The fix spans five documentation files across the gateway and installation guides. Each reference to the setup scripts now includes a source-checkout qualifier, and the primary sandboxing page adds inline Docker build commands as an alternative for npm users. The Ansible and Docker installation guides received matching updates. It's a straightforward fix for a frustrating gap — the kind of documentation bug that makes users feel like they're doing something wrong when the tooling simply wasn't packaged for their install path.

Documentation Changes at a Glance

The Nuance Tax

Thursday's documentation batch is about replacing blunt instruments with precise ones. Binary session monitoring becomes three-state. Text-convention heartbeats become structured tool calls. All-or-nothing config confinement becomes allowlisted expansion. A vague “repair mode” becomes two clearly separated categories. A one-size-fits-all sandbox guide becomes install-path-aware.
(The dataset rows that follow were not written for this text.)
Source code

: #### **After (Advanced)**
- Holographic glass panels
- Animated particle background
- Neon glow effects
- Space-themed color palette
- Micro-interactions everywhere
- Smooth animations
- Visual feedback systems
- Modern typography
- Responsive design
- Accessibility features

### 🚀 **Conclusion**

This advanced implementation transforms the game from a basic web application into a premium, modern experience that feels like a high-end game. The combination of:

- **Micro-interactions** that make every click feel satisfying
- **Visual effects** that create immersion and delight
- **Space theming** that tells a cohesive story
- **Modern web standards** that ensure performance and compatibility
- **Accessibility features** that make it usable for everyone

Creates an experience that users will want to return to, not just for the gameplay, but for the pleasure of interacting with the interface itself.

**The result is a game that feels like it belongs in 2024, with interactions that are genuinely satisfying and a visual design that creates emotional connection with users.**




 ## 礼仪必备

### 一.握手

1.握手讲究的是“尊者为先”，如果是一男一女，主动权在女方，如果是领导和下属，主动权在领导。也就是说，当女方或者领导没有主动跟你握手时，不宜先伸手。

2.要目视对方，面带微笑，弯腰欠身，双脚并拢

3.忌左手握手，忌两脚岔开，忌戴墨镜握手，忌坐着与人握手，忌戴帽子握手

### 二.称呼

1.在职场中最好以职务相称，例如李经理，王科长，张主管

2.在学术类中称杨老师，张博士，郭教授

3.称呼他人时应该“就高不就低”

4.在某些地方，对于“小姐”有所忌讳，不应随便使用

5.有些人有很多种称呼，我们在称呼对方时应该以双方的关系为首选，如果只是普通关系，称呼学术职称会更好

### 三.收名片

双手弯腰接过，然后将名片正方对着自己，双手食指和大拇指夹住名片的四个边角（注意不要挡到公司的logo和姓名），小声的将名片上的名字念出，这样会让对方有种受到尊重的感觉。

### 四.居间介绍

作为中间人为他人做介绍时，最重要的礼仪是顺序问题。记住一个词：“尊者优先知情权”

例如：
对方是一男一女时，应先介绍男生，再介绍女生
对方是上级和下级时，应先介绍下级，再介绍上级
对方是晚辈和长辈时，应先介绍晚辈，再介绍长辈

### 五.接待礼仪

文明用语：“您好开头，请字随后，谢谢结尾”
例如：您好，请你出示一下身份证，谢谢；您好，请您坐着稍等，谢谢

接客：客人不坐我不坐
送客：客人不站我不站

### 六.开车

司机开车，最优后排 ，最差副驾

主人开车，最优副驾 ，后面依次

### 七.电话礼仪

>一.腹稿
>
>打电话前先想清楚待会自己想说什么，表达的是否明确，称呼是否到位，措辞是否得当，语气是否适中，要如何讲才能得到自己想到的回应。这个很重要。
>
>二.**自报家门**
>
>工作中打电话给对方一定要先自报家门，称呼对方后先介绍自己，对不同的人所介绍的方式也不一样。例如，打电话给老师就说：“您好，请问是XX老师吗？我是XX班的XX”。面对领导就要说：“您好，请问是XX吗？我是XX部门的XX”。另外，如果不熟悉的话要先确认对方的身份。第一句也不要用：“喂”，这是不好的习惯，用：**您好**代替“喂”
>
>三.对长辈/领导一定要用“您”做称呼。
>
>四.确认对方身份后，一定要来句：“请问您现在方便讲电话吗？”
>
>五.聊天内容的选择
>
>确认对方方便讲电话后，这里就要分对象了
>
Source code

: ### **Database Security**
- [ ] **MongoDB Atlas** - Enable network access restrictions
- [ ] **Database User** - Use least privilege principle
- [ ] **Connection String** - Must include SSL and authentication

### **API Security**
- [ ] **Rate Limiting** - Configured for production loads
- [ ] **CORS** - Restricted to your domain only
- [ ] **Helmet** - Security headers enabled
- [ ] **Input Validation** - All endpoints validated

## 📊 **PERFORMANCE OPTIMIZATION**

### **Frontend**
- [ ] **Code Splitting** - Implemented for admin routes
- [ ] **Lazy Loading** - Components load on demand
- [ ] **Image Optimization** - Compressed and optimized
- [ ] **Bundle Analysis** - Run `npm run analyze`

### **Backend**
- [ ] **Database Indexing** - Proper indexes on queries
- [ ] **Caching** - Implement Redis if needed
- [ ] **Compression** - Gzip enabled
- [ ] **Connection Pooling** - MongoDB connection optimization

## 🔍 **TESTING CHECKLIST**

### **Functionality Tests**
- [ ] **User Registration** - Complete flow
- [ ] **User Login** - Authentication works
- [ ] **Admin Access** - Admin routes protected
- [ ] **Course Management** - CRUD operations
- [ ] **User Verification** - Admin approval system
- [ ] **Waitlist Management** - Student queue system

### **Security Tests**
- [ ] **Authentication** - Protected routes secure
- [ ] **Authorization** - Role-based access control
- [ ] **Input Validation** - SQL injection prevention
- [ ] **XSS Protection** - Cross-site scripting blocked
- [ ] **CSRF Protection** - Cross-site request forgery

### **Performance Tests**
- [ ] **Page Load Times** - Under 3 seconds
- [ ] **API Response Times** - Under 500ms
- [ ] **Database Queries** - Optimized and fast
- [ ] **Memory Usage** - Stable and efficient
Each change individually is modest. Together, they reveal something about where OpenClaw is in its maturity arc. Early projects ship features. Maturing projects ship the distinctions that features should have had from the start. The session diagnostics work is the clearest example: killing a busy agent and killing a stuck agent are fundamentally different operations, and the system finally knows the difference. The cost of these refinements is complexity — three states to monitor instead of two, structured schemas instead of simple strings, two-layer path validation instead of a directory check. Whether that complexity pays for itself depends on scale. For operators running a single personal instance, the binary approach was fine. For teams running production Codex deployments, these distinctions are the difference between reliability and frustration.